Depending on your relationship with someone, you could ask them if they would write a recommendation for your LinkedIn profile. You can make it easy for them by reminding them of an experience they had with you, and they’ll usually be happy to help you out by writing a glowing report.
4. You have a solid network
Some recruiters look at the quality and relevance of your connections when considering you for a job. The number of connections you have is less critical (ideally, you should have at least 50 – quality over quantity).
If you have more than 500 connections, but 95% of them are not relevant to the field or industry you want to work in, that’s not very helpful. Use them to ask for introductions to their connections that would benefit you.
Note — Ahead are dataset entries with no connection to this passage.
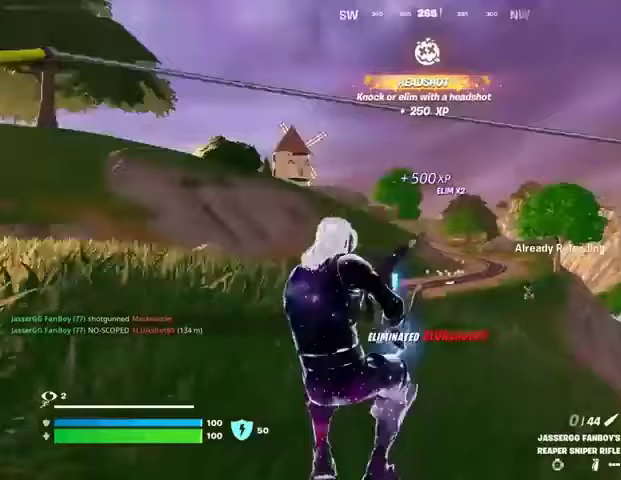
{"buttons": [], "left_stick": "left", "right_stick": "center", "events": [[67, "right_stick", "center"], [400, "CROSS", "down"], [467, "CROSS", "up"]]}
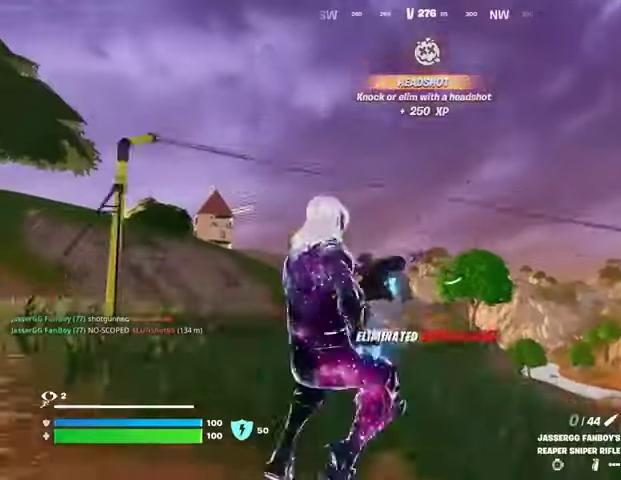
{"buttons": [], "left_stick": "left", "right_stick": "down-left", "events": [[467, "right_stick", "down-left"]]}
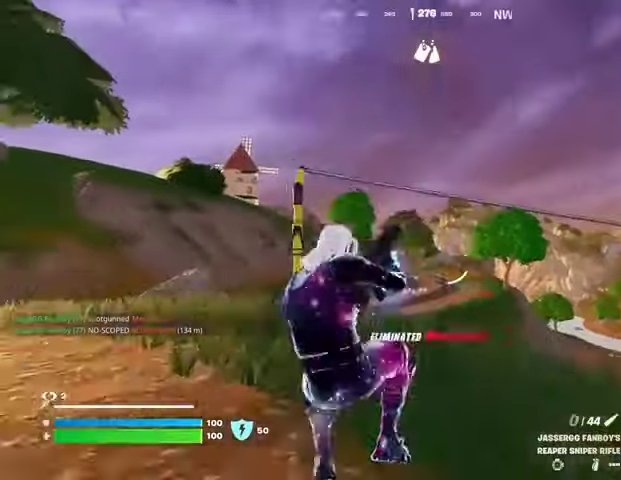
{"buttons": [], "left_stick": "up-left", "right_stick": "center", "events": [[67, "right_stick", "center"], [200, "left_stick", "up-left"], [467, "CROSS", "down"], [500, "CROSS", "up"]]}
5. You have the experience and skills they’re looking for
Recruiters want to know that you’re qualified for the job, will be good at it, and will get results.They’ll look at your LinkedIn profile to see what you’ve accomplished and how you’ve used the skills and experience you’ve gained. Prove you’re the candidate for the job by showing measurable results. You should quantify the work experience you’ve obtained by including key skills in your profile and having them endorsed by your connections.
If you have examples of your work, you should upload them to your profile – for example, a photo, video, or presentation. This way, recruiters can see your work and how you’ve benefited the company.
6. If your personality Is a good fit
Your tone of voice, the words you use, and other indicators are subtle signals that a recruiter will notice that helps them get a sense of whether you are a suitable candidate for the company. A study published in the Journal of Research in Personality (JRP) suggests that a careful reading of a person’s LinkedIn profile can reveal true elements of their personality.
The researchers found that an artistic profile picture on LinkedIn was the best signal of openness. Other signs included speaking more than one language, citing “curiosity” as a skill, or having an extensive network. They found that grade point average and holding additional certifications were the best signals of conscientiousness, as is indicating “organization” among your skills.
The size of your professional network is the best indicator of whether someone is extroverted. Other good indicators are college athleticism, various skills, and leadership experience.
Your profile picture can give clues to your personality too. For example, a smile in the photo was one of the best signals that a person is likable. A person’s volunteer experience and an indication of team or group work skills were also strong signals of likability.
Get your LinkedIn profile into a job-hunting mode
You want your resume and LinkedIn profile to align and complement each other. So while you are sprucing up your resume, you should also make sure your profile is complete and up to date. It’s important to set it up to showcase your skills and talents so people can find you.
Members who have listed at least one previous position are 12 times more likely to be alerted to potential job postings, according to LinkedIn research. Those with at least one education listed are seven times more likely to be commonly seen, and professionals with a photo in their profile are also slightly more likely to be widely seen.